Por que brasileiras? As próprias prostitutas respondem no longo trabalho "Corporalidades em confronto - brasileiras na indústria do sexo na Espanha", da antropóloga Adriana Piscitelli, pesquisadora da Unicamp: por sua "sensualidade natural" e porque são "mais carinhosas e divertidas". Outras teorias afirmam que o cliente quer variedade e no Brasil há de tudo: louras, morenas, mulatas, negras, altas, baixas, com mais ou menos curvas. E há os que defendam a tese de que as brasileiras são boas de conversa e fazem os clientes consumirem muitos drinques, que nos melhores bordéis podem custar até 50 euros.

"As brasileiras são vendidas de cafetão em cafetão"

A questão é que há demanda. E, para atendê-la, a máfia começa a atuar na cidade de origem da mulher, na pele de uma amiga, prima ou vizinha que a anima a cruzar o Atlântico "para ganhar muito dinheiro". Essas mulheres têm entre 20 e 30 anos, pouca escolaridade e não vêem perspectivas de melhorar de vida com o salário que ganham (muitas não exerciam a prostituição antes e trabalhavam como cabeleireira ou vendedora). Boa parte delas é mãe solteira. Embora muitas tenham ciência de que serão prostitutas, nenhuma delas sabe as condições que as esperam.

- As brasileiras são vendidas de cafetão em cafetão, rodam de bordel em bordel por toda a Espanha, perdendo noção geográfica e de tempo. Clientes e donos dos clubes incitam o uso de drogas. Quando elas decidem denunciar, exigimos que, para morar em nossas casas de acolhida, passem por um processo de desintoxicação. Muitas delas nem sabiam que estavam viciadas - diz Rocío Mora.

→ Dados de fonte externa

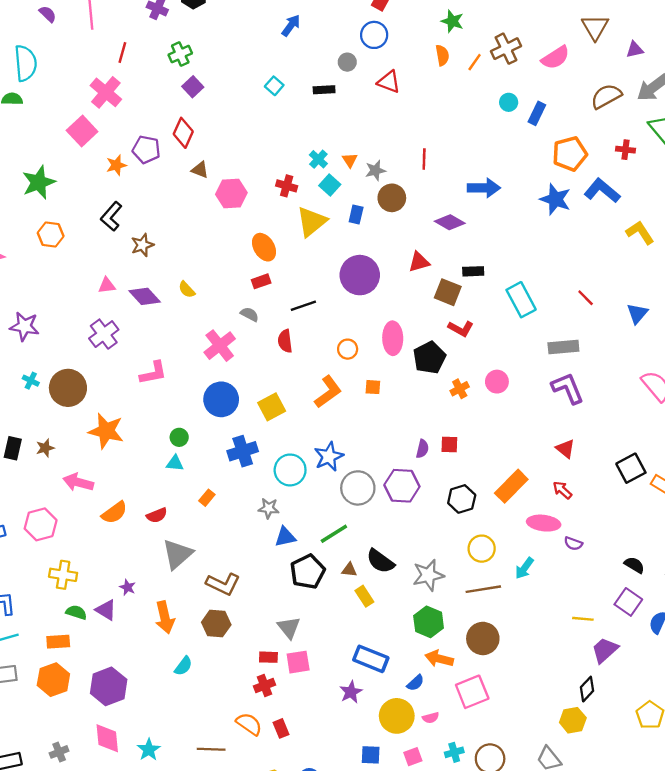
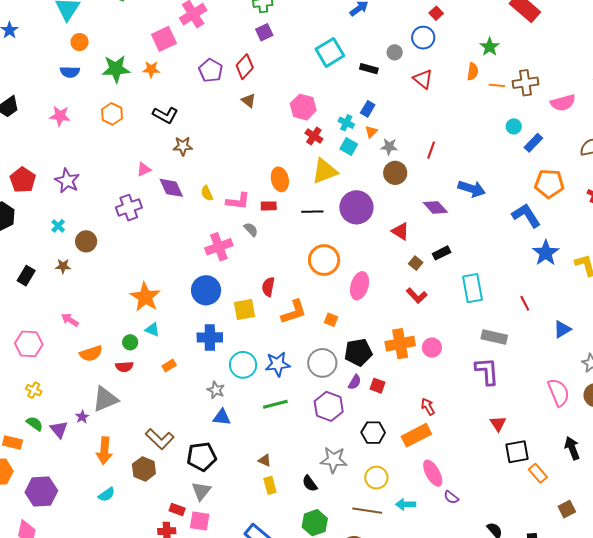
orange line: (475, 62) -> (497, 85), turned 42
cyan square: (274, 86) -> (330, 52), size x1.8
cyan cross: (318, 159) -> (346, 123), turned -35
orange star: (116, 165) -> (151, 69), moved
cyan square: (330, 185) -> (349, 146), turned -30
blue L-shape: (602, 191) -> (526, 215), moved
pink hexagon: (231, 194) -> (303, 107), moved
blue star: (555, 199) -> (546, 253), moved
blue rectangle: (356, 214) -> (368, 109), moved
black L-shape: (111, 216) -> (165, 115), turned -120
red triangle: (419, 262) -> (400, 231), turned 30
black rectangle: (473, 271) -> (442, 253), turned -42
purple circle: (360, 275) -> (356, 207), moved
pink triangle: (107, 286) -> (144, 169), turned -35
brown square: (448, 292) -> (416, 263), size x0.6
black line: (303, 306) -> (312, 212), moved
red semicircle: (285, 341) -> (268, 287), moved
orange circle: (348, 349) -> (324, 260), moved, size x1.8
black pentagon: (429, 358) -> (358, 352), moved
pink L-shape: (153, 373) -> (238, 201), moved
brown circle: (68, 388) -> (86, 241), size x0.7
orange cross: (460, 389) -> (400, 344), size x1.8
orange star: (106, 431) -> (145, 297), moved
green circle: (179, 437) -> (130, 342), moved
brown star: (45, 448) -> (63, 266), moved
red triangle: (565, 449) -> (498, 424), moved
pink arrow: (78, 482) -> (70, 320), size x0.7
gray circle: (358, 488) -> (322, 363), moved
red arrow: (562, 490) -> (428, 407), moved
pink ellipse: (544, 523) -> (433, 473), turned 36
green line: (334, 534) -> (275, 404), moved
gray triangle: (177, 554) -> (105, 399), moved
black semicircle: (380, 561) -> (310, 483), moved, size x0.7
cyan arrow: (524, 568) -> (406, 504), turned 36
black pentagon: (308, 572) -> (202, 457), moved
yellow cross: (63, 575) -> (34, 390), size x0.7
gray star: (428, 575) -> (334, 460), moved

Essas mulheres saem do Brasil, sem saber, com uma dívida de cerca de 4 mil euros e que não pára de aumentar. Além da passagem, há os juros, o cabeleireiro, as roupas, e ainda deverão pagar para dormir e comer, além de "multas". Uma prostituta brasileira na Espanha ganha cerca de 50 euros por programa e faz uma média de oito programas por noite, mas dificilmente vê a cor do dinheiro.

- O dinheiro vai todo para a máfia e elas não conseguem enviar uma ajuda para casa - afirma a advogada.

Uma maneira de apressar o pagamento da dívida é servindo de intermediária para captar outras mulheres.

- Muitas esperam o que nós chamamos de "cliente salvador", aquele que se apaixona e se casa com ela para tirá-la da prostituição. Não são raros estes casos - conta Cleo Rodríguez, coordenadora do Projeto Vagalume, uma ONG de apoio às mulheres que exercem a prostituição.

Não são poucas as organizações que trabalham no apoio às vítimas de tráfico e todas elas concordam em pelo menos um aspecto: sem uma cooperação bilateral nunca se encontrará a solução para o problema.

- Somente através da cooperação entre países, no caso Brasil e Espanha, é que se pode desenvolver medidas comuns e complementares que criem mecanismos para dificultar, inibir e eliminar a ação das redes criminosas. Além disso, este trabalho bilateral é fundamental para a articulação de uma rede de profissionais que possam proporcionar o atendimento qualificado às mulheres vítimas do tráfico desde a Espanha até o Brasil - afirma a advogada Verônica Maria Teresi, mestranda em Direito Internacional da Universidade Católica de Santos com o tema "A cooperação internacional para o enfrentamento do tráfico de mulheres brasileiras na Espanha".